Cette nouvelle poussée épidémique est provoquée par la souche Bundibugyo du virus Ebola, une variante rare contre laquelle aucun vaccin homologué n’est actuellement disponible. L’absence d’outil vaccinal spécifique complique considérablement les efforts de riposte menés par les autorités congolaises avec l’appui de leurs partenaires internationaux.
Les spécialistes de santé publique craignent toutefois que l’ampleur réelle de l’épidémie soit sous-estimée. Le suivi des personnes contacts demeure particulièrement difficile dans plusieurs zones affectées, en raison des défis sécuritaires, des déplacements de populations et des contraintes logistiques auxquelles sont confrontées les équipes de terrain.
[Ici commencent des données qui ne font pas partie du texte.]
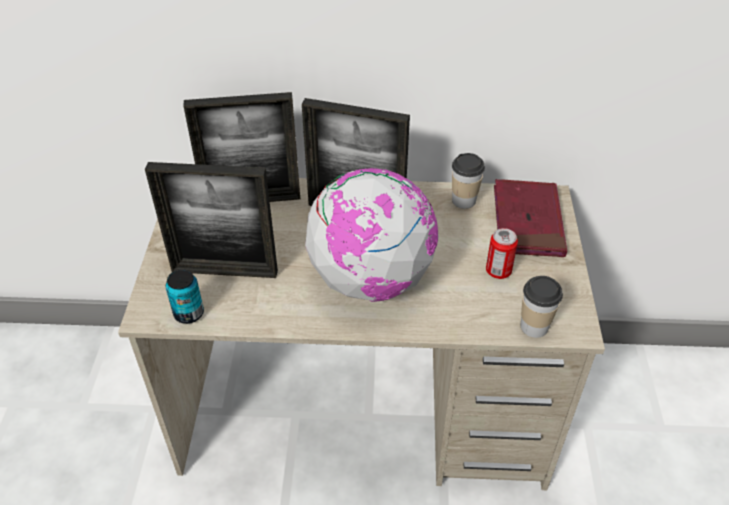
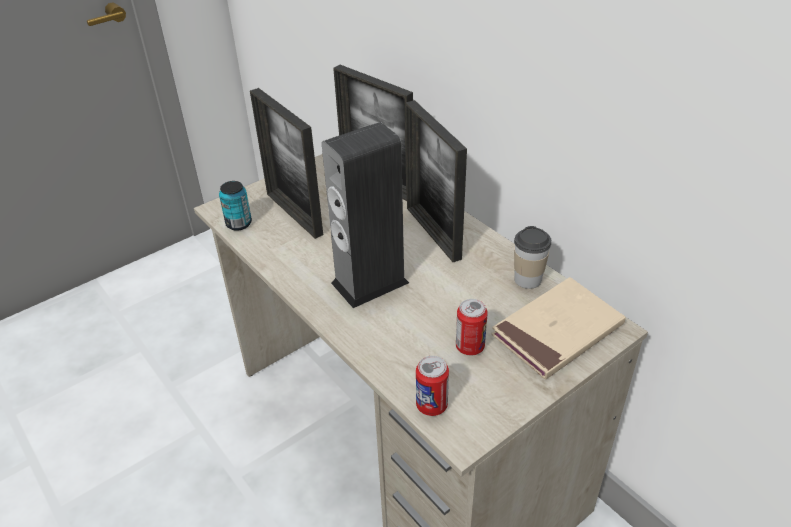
camera: 50 degrees right, 5 degrees down
(371, 279) = (370, 283): globe -> speaker
(527, 222) = (557, 331): red book -> beige book
(534, 326) = (431, 405): cup -> can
L’Ituri reste l’épicentre de l’épidémie. Des cas ont également été signalés dans certaines localités du Nord-Kivu et du Sud-Kivu, alimentant les inquiétudes quant à une propagation plus large du virus. Les autorités poursuivent les opérations de surveillance épidémiologique, l’isolement des patients ainsi que les campagnes de sensibilisation communautaire afin de limiter la transmission.
Au-delà de ses conséquences sanitaires, cette crise intervient dans un contexte économique sensible. La RDC figure parmi les principaux producteurs mondiaux de cobalt et de cuivre, deux minerais stratégiques indispensables à la fabrication des batteries destinées aux véhicules électriques et aux technologies de la transition énergétique. Une aggravation durable de la situation pourrait ainsi avoir des répercussions dépassant largement les frontières du pays.